Previous: Clinical Safety: Trust between Humans and Machines »

Process for Conformance Checking a CDA Document

Sep 8, 2013

One of the things I’ve done a lot of this year is conformance checking CDA documents in several different contexts. Since someone asked, here’s my basic methodology for conformance checking a CDA document: 1. Read it by hand

In this step, I read the XML directly in an XML editor. I’m doing the following things:

Getting an overall sense of the content of the document
Checking for gross structural errors that might prevent automated checks
Checking that the document metadata (realm, templateId, id, code) makes basic sense

2. Validate the document

In this step I do the following things:

Check that the document conforms to the base CDA schema
Use appropriate schematrons (if available) to check the document against the applicable CDA IG (if there’s no schematron, then I’ll have to do a manual comparison)

For each error reported, the first thing to investigate is whether the error is a true error or not. There’s valid CDA documents that don’t conform to the schema, and whether that matters or not depends on the context. There’s always areas where the schematrons themselves may falsely report errors, so everything has to be checked.
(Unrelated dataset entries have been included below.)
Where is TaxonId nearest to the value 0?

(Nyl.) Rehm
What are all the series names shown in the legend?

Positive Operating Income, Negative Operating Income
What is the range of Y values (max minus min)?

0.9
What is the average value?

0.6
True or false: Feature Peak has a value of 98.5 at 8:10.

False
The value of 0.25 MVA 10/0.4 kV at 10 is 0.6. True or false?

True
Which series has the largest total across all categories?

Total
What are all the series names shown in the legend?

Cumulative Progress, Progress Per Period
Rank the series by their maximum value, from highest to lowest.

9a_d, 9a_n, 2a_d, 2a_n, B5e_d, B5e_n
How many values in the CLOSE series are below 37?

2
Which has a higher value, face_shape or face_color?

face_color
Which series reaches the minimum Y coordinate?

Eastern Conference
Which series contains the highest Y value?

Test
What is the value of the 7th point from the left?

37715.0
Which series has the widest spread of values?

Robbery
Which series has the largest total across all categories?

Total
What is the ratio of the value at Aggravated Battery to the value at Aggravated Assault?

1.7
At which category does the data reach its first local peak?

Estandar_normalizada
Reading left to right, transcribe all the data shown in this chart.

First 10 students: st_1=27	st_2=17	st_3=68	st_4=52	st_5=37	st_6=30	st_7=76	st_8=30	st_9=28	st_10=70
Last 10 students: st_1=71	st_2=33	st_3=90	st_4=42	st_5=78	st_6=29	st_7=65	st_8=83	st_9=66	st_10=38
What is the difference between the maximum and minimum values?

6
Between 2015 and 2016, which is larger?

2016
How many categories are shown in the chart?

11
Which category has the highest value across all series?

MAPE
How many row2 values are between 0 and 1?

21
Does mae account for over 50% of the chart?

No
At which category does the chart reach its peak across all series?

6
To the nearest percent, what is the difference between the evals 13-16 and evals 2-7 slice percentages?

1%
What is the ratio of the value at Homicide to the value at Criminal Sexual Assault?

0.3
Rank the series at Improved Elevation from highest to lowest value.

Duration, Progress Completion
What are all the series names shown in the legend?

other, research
If there are schematrons, I always double the document anyway, and check that it’s valid against the specification, since the schematrons cannot check everything. I particularly keep my eyes open for co-occurrence constraints, since these are often missed in schematrons

3. Check the data

The next step is to manually review a number of specific types of data in the document:

Dates - are the document and event dates internally coherent? do intervals finish after they start? are the timezones coherent (they often aren’t). Do the precisions make sense? (I particularly investigate any date times with 000000 for the time portion)
Codes - are the code systems registered? Are the codes valid? (Private codes can’t be checked, but public ones are often wrong - check code & display name). Check for display names with no codes, mismatches between codes and originalText. Check version information if provided. Some of these checks can be automated, but most can’t
Identifiers - do the root values make sense? Are the OIDs registered? Are UUIDs used properly? are any of the identifiers re-used in the document? should they be? (often the same participant gets different identifiers in different places in the document when they shouldn’t, or vice versa)
Quantities- are the UCUM units valid? (If they have to be)
RIM structural codes - are these correct?

I nearly always find errors in these areas - it’s real hard to get this stuff correct. This is useful: https://hl7connect.healthintersections.com.au/svc/ids

4. Extensions

Check for extensions. What extensions have been added? Are they valid against the rules laid down in the relevant IG? (there’s pretty much no rules in the CDA standard itself)

5. Check narrative

I render the document using an appropriate/applicable stylesheet. I check it for base coherence - one thing to particularly look for is information that is likely to come from pre-formatted ascii that hasn’t been appropriately styled. Test data is often short, whereas real clinical data is longer; this is easy to miss on the part of the developers. Then I systematically check the narrative twice:

I read the narrative, and ensure that the information in the narrative doesn’t disagree with the data in the entries
I read the entries, and check that the narrative agrees with the data

While I’m doing this, I make a list of information that’s in the narrative and not the data, or vice versa. It will depend on the IG and the rules it makes as to whether anything on this list is a problem or not

6. Review the Clinical Picture

Finally, I review the clinical picture described by the data in the document. Does it make sense at all? Very often, actually, it doesn’t, because the document is filled with test data that doesn’t match a real clinical picture. But in spite of that, this a very useful step - I’ve caught some fundamental errors in implementation or even understanding by querying things in the document that don’t make sense.